Qualified retirement plans are deferred employee compensation plans that allow the employee to delay receiving earned wages and income until a later date so that the money may be invested and the individual can pay less taxes for that year.
Usually the employer deducts contributions to a qualified retirement plan on behalf of employees who are eligible and claims it as a business expense. In return the employee does not have to pay taxes on the plan until retirement. Although, these types of plans are generally administered and set up by an employer an employee or self-employed person can also set one up through the auspices of a bank or other financial institution.
Typically, the employer keeps the earned wage and income in a special fund until the employee retired or leaves the company or organization. Examples of qualified retirement plans include 401(k) plans, profit-sharing plans, IRAs and other deferred earnings saving plans that are approved by the codes set up by the Internal Revenue Service.

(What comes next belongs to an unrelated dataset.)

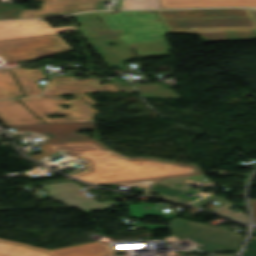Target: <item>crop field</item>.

There are many kinds of qualified retirement plans to explore as an investment option and/or tax deferral option. Examples of qualified retirement plans include 401 k funds, Roth funds, IRAs and profit-sharing plans. However no matter what form your qualified retirement plan takes, the meaning of having one is to help you enjoy some tax privileges during your working years.
The most common form is the pension fund which affords the employee tax privileges while working. In return, the employee is not liable to have to pay taxes until withdrawing the money at retirement.

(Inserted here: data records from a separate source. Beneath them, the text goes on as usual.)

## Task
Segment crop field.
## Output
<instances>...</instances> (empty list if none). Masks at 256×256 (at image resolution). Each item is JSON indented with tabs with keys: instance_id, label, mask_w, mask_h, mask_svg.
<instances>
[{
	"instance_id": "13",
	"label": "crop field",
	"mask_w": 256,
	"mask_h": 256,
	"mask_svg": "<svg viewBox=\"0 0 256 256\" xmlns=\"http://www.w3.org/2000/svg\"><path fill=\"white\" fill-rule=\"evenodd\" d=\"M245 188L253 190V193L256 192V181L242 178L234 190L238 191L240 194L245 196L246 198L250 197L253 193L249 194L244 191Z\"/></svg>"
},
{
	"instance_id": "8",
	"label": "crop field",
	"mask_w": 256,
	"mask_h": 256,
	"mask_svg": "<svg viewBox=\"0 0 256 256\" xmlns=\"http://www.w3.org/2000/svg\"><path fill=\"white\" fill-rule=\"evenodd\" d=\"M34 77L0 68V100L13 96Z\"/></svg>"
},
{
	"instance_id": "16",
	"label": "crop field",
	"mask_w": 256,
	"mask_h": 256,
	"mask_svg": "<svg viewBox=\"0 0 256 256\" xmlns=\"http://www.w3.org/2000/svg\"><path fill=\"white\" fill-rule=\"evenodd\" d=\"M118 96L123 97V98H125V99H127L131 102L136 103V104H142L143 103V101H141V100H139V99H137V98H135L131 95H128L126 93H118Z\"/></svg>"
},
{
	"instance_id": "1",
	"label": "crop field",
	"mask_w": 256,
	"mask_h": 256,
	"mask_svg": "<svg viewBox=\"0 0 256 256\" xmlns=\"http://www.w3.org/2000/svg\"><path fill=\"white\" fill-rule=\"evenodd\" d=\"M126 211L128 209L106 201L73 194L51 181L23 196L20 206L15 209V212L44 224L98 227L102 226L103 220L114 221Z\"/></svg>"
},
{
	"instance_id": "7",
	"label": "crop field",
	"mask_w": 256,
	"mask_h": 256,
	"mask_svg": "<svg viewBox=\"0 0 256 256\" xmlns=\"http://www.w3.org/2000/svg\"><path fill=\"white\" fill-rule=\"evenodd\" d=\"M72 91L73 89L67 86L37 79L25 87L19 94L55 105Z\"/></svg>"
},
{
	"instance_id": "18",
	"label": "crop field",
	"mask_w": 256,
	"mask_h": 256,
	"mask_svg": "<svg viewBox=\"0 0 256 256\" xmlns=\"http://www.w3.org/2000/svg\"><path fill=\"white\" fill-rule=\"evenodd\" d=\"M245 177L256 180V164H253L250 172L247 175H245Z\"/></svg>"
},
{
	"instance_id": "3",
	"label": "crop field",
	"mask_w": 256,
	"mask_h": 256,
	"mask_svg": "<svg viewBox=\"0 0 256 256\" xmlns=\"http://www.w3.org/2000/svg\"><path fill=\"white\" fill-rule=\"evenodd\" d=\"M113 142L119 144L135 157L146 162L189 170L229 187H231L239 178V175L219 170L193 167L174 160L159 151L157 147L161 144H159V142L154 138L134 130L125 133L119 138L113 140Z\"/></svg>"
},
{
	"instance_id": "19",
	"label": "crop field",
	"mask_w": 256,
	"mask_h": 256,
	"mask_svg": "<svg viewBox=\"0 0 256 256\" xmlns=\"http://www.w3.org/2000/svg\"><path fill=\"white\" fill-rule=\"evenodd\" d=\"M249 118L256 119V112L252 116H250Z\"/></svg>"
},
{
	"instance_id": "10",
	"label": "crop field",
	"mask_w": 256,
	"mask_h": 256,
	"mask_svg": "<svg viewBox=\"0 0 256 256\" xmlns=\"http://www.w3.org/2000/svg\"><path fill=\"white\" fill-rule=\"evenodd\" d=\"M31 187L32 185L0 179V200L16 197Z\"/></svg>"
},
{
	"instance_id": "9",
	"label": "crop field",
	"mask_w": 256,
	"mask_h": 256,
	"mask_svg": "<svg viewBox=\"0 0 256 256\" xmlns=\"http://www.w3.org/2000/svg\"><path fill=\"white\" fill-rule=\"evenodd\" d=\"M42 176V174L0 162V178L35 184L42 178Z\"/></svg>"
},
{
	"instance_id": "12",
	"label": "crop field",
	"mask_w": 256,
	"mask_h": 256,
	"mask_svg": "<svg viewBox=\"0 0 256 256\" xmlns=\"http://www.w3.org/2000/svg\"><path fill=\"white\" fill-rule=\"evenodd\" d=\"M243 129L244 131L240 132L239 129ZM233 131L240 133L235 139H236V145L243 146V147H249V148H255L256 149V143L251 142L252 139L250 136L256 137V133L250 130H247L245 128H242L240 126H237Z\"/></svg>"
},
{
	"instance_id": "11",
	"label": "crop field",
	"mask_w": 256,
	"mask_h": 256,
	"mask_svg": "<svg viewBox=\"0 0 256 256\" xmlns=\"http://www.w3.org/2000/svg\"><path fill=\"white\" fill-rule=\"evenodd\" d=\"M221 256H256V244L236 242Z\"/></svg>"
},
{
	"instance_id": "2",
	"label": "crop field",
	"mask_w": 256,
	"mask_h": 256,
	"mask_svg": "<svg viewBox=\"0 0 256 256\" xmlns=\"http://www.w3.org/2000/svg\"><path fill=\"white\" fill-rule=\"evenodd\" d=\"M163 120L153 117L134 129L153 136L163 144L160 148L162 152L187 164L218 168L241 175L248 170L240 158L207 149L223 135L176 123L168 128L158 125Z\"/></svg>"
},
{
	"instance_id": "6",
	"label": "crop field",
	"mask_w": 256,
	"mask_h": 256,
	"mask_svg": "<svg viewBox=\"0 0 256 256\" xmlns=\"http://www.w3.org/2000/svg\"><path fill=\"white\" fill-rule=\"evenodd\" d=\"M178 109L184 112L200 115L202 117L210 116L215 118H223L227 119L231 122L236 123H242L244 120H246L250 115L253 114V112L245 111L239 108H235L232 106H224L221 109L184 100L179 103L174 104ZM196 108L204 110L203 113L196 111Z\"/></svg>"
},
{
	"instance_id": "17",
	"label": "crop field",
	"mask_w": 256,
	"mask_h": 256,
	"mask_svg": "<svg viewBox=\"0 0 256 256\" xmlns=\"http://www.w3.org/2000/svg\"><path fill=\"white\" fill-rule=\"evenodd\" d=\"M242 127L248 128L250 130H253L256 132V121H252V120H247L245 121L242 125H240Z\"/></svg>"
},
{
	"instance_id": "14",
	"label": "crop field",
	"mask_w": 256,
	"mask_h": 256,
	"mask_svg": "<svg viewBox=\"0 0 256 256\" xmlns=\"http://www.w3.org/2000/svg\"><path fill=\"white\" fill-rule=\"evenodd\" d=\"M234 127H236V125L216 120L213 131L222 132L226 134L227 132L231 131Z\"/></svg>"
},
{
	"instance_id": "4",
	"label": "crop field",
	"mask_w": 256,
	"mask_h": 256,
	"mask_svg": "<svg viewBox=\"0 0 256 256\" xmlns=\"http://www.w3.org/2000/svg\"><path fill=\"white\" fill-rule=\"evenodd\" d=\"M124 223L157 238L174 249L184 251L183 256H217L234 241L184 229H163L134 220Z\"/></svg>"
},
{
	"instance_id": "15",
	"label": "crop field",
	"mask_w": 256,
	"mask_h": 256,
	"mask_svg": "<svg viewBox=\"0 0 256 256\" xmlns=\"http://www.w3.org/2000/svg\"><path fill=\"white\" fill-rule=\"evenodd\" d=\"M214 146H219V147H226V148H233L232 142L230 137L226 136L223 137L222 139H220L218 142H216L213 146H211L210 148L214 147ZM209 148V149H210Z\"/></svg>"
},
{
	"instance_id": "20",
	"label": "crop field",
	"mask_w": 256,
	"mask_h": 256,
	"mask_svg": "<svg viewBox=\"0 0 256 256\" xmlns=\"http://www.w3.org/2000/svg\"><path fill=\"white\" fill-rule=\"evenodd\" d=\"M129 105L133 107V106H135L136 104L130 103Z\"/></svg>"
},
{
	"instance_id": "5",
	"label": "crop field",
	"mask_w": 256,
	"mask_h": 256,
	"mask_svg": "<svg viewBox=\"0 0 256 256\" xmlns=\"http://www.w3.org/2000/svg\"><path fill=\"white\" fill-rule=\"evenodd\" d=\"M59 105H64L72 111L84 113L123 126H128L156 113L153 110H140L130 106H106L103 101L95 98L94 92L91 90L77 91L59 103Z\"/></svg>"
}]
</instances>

Profit sharing plans are another common type of qualified retirement plan. Just as is true with a pension plan, employee contributions are placed into the plan on behalf of employees that are deemed eligible for participation in the plan by the company. This may mean that the participant may have had to work a certain number of months at the company.

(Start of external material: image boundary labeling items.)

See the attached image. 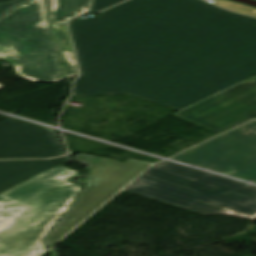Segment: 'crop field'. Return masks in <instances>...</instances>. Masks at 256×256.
<instances>
[{
  "label": "crop field",
  "instance_id": "obj_18",
  "mask_svg": "<svg viewBox=\"0 0 256 256\" xmlns=\"http://www.w3.org/2000/svg\"><path fill=\"white\" fill-rule=\"evenodd\" d=\"M235 177H239L245 180H249L256 183V168L248 169V170H242L232 173H226Z\"/></svg>",
  "mask_w": 256,
  "mask_h": 256
},
{
  "label": "crop field",
  "instance_id": "obj_4",
  "mask_svg": "<svg viewBox=\"0 0 256 256\" xmlns=\"http://www.w3.org/2000/svg\"><path fill=\"white\" fill-rule=\"evenodd\" d=\"M75 160L91 167L90 177L86 179L87 185L80 192L79 199L45 238L49 247L151 165L134 160L121 164L113 160L98 159L87 155H78Z\"/></svg>",
  "mask_w": 256,
  "mask_h": 256
},
{
  "label": "crop field",
  "instance_id": "obj_12",
  "mask_svg": "<svg viewBox=\"0 0 256 256\" xmlns=\"http://www.w3.org/2000/svg\"><path fill=\"white\" fill-rule=\"evenodd\" d=\"M145 174H147L151 177L157 178L159 180L168 182L170 184L176 185V186H180V187L191 189L193 191H197L194 188V186H191V184L194 182V180L177 176L175 174H172L170 172H167L165 170H162V169L154 167V166L149 168L145 172Z\"/></svg>",
  "mask_w": 256,
  "mask_h": 256
},
{
  "label": "crop field",
  "instance_id": "obj_20",
  "mask_svg": "<svg viewBox=\"0 0 256 256\" xmlns=\"http://www.w3.org/2000/svg\"><path fill=\"white\" fill-rule=\"evenodd\" d=\"M123 0H93V6L91 11H99L103 8L110 7Z\"/></svg>",
  "mask_w": 256,
  "mask_h": 256
},
{
  "label": "crop field",
  "instance_id": "obj_19",
  "mask_svg": "<svg viewBox=\"0 0 256 256\" xmlns=\"http://www.w3.org/2000/svg\"><path fill=\"white\" fill-rule=\"evenodd\" d=\"M31 0H15L10 2H5L0 4V17L6 14L7 12L11 11L15 7L27 3Z\"/></svg>",
  "mask_w": 256,
  "mask_h": 256
},
{
  "label": "crop field",
  "instance_id": "obj_9",
  "mask_svg": "<svg viewBox=\"0 0 256 256\" xmlns=\"http://www.w3.org/2000/svg\"><path fill=\"white\" fill-rule=\"evenodd\" d=\"M69 161L71 159L67 156L52 160L0 161V193Z\"/></svg>",
  "mask_w": 256,
  "mask_h": 256
},
{
  "label": "crop field",
  "instance_id": "obj_3",
  "mask_svg": "<svg viewBox=\"0 0 256 256\" xmlns=\"http://www.w3.org/2000/svg\"><path fill=\"white\" fill-rule=\"evenodd\" d=\"M43 0L22 5L0 20V58L34 82L63 80L57 61L58 46L47 31Z\"/></svg>",
  "mask_w": 256,
  "mask_h": 256
},
{
  "label": "crop field",
  "instance_id": "obj_22",
  "mask_svg": "<svg viewBox=\"0 0 256 256\" xmlns=\"http://www.w3.org/2000/svg\"><path fill=\"white\" fill-rule=\"evenodd\" d=\"M5 1H10V0H0V3H1V2H5Z\"/></svg>",
  "mask_w": 256,
  "mask_h": 256
},
{
  "label": "crop field",
  "instance_id": "obj_15",
  "mask_svg": "<svg viewBox=\"0 0 256 256\" xmlns=\"http://www.w3.org/2000/svg\"><path fill=\"white\" fill-rule=\"evenodd\" d=\"M62 61L66 63L65 77L70 78L78 75L73 53L61 50Z\"/></svg>",
  "mask_w": 256,
  "mask_h": 256
},
{
  "label": "crop field",
  "instance_id": "obj_17",
  "mask_svg": "<svg viewBox=\"0 0 256 256\" xmlns=\"http://www.w3.org/2000/svg\"><path fill=\"white\" fill-rule=\"evenodd\" d=\"M58 39L62 42L63 48L72 50L69 35L66 26L52 31Z\"/></svg>",
  "mask_w": 256,
  "mask_h": 256
},
{
  "label": "crop field",
  "instance_id": "obj_23",
  "mask_svg": "<svg viewBox=\"0 0 256 256\" xmlns=\"http://www.w3.org/2000/svg\"><path fill=\"white\" fill-rule=\"evenodd\" d=\"M0 87H2V85H0Z\"/></svg>",
  "mask_w": 256,
  "mask_h": 256
},
{
  "label": "crop field",
  "instance_id": "obj_10",
  "mask_svg": "<svg viewBox=\"0 0 256 256\" xmlns=\"http://www.w3.org/2000/svg\"><path fill=\"white\" fill-rule=\"evenodd\" d=\"M154 166L168 170V171L175 173L177 175H180V176L194 179L195 182L192 185H194L196 187V189L198 190V192H200V193L211 194V193H216V192L229 191V189H227L225 187H222V186H219L216 184H212V183L202 182L197 179L200 177L212 176L211 174L201 172L198 170H194V169L184 167L181 165H177V164L167 162V161H162ZM232 191L235 193L243 194V195H246L253 199H256V186L250 185L248 187L235 189Z\"/></svg>",
  "mask_w": 256,
  "mask_h": 256
},
{
  "label": "crop field",
  "instance_id": "obj_6",
  "mask_svg": "<svg viewBox=\"0 0 256 256\" xmlns=\"http://www.w3.org/2000/svg\"><path fill=\"white\" fill-rule=\"evenodd\" d=\"M175 115L222 133L256 118V81L239 83Z\"/></svg>",
  "mask_w": 256,
  "mask_h": 256
},
{
  "label": "crop field",
  "instance_id": "obj_5",
  "mask_svg": "<svg viewBox=\"0 0 256 256\" xmlns=\"http://www.w3.org/2000/svg\"><path fill=\"white\" fill-rule=\"evenodd\" d=\"M171 159L222 173L256 167V121H251Z\"/></svg>",
  "mask_w": 256,
  "mask_h": 256
},
{
  "label": "crop field",
  "instance_id": "obj_21",
  "mask_svg": "<svg viewBox=\"0 0 256 256\" xmlns=\"http://www.w3.org/2000/svg\"><path fill=\"white\" fill-rule=\"evenodd\" d=\"M51 256H56V250L55 249L51 250Z\"/></svg>",
  "mask_w": 256,
  "mask_h": 256
},
{
  "label": "crop field",
  "instance_id": "obj_14",
  "mask_svg": "<svg viewBox=\"0 0 256 256\" xmlns=\"http://www.w3.org/2000/svg\"><path fill=\"white\" fill-rule=\"evenodd\" d=\"M216 1L214 4L222 6L224 8H227L229 10H232L234 12L246 14V15H251L256 17V9L251 8L248 6H244L238 3H234L228 0H214Z\"/></svg>",
  "mask_w": 256,
  "mask_h": 256
},
{
  "label": "crop field",
  "instance_id": "obj_1",
  "mask_svg": "<svg viewBox=\"0 0 256 256\" xmlns=\"http://www.w3.org/2000/svg\"><path fill=\"white\" fill-rule=\"evenodd\" d=\"M68 24L82 73L73 95L182 110L256 75V18L202 0H129Z\"/></svg>",
  "mask_w": 256,
  "mask_h": 256
},
{
  "label": "crop field",
  "instance_id": "obj_13",
  "mask_svg": "<svg viewBox=\"0 0 256 256\" xmlns=\"http://www.w3.org/2000/svg\"><path fill=\"white\" fill-rule=\"evenodd\" d=\"M185 209H189L195 212H199L202 214H206V215H213V214H225V215H230V216H234V217H247L235 212H231L204 202H200L197 201L193 204H191L190 206L186 207ZM250 218V217H249Z\"/></svg>",
  "mask_w": 256,
  "mask_h": 256
},
{
  "label": "crop field",
  "instance_id": "obj_8",
  "mask_svg": "<svg viewBox=\"0 0 256 256\" xmlns=\"http://www.w3.org/2000/svg\"><path fill=\"white\" fill-rule=\"evenodd\" d=\"M54 133L15 118L0 122V159L63 155Z\"/></svg>",
  "mask_w": 256,
  "mask_h": 256
},
{
  "label": "crop field",
  "instance_id": "obj_11",
  "mask_svg": "<svg viewBox=\"0 0 256 256\" xmlns=\"http://www.w3.org/2000/svg\"><path fill=\"white\" fill-rule=\"evenodd\" d=\"M51 14L49 15L51 30L64 26L66 21L89 9L91 0H48Z\"/></svg>",
  "mask_w": 256,
  "mask_h": 256
},
{
  "label": "crop field",
  "instance_id": "obj_7",
  "mask_svg": "<svg viewBox=\"0 0 256 256\" xmlns=\"http://www.w3.org/2000/svg\"><path fill=\"white\" fill-rule=\"evenodd\" d=\"M124 190L154 198L179 207H186L200 200L247 216L256 214V200L232 191L204 195L188 189L172 186L146 175L139 176Z\"/></svg>",
  "mask_w": 256,
  "mask_h": 256
},
{
  "label": "crop field",
  "instance_id": "obj_16",
  "mask_svg": "<svg viewBox=\"0 0 256 256\" xmlns=\"http://www.w3.org/2000/svg\"><path fill=\"white\" fill-rule=\"evenodd\" d=\"M200 180L216 183V184H219V185H223V186H225L229 189H235V188L248 186L246 184L239 183V182L232 181V180L225 179V178L218 177V176L200 178Z\"/></svg>",
  "mask_w": 256,
  "mask_h": 256
},
{
  "label": "crop field",
  "instance_id": "obj_2",
  "mask_svg": "<svg viewBox=\"0 0 256 256\" xmlns=\"http://www.w3.org/2000/svg\"><path fill=\"white\" fill-rule=\"evenodd\" d=\"M73 171L58 166L0 194V256L46 251L42 238L81 188L68 182Z\"/></svg>",
  "mask_w": 256,
  "mask_h": 256
}]
</instances>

How much tax the employee has to pay for withdrawing from a qualified retirement plan can depend on tax structures in effect at the time of withdrawal and the total amount of income that was generated by the retired employee.
Individuals that are self-employed or who want to establish additional financial security for their future can also set up an Individual Retirement Plan. This is also known as an Ira and it allows the individual to deposit a certain amount of income into a plan and then be spare the tax liability for that particular year. As with employer-sponsored plans, taxes are paid when withdrawals take place.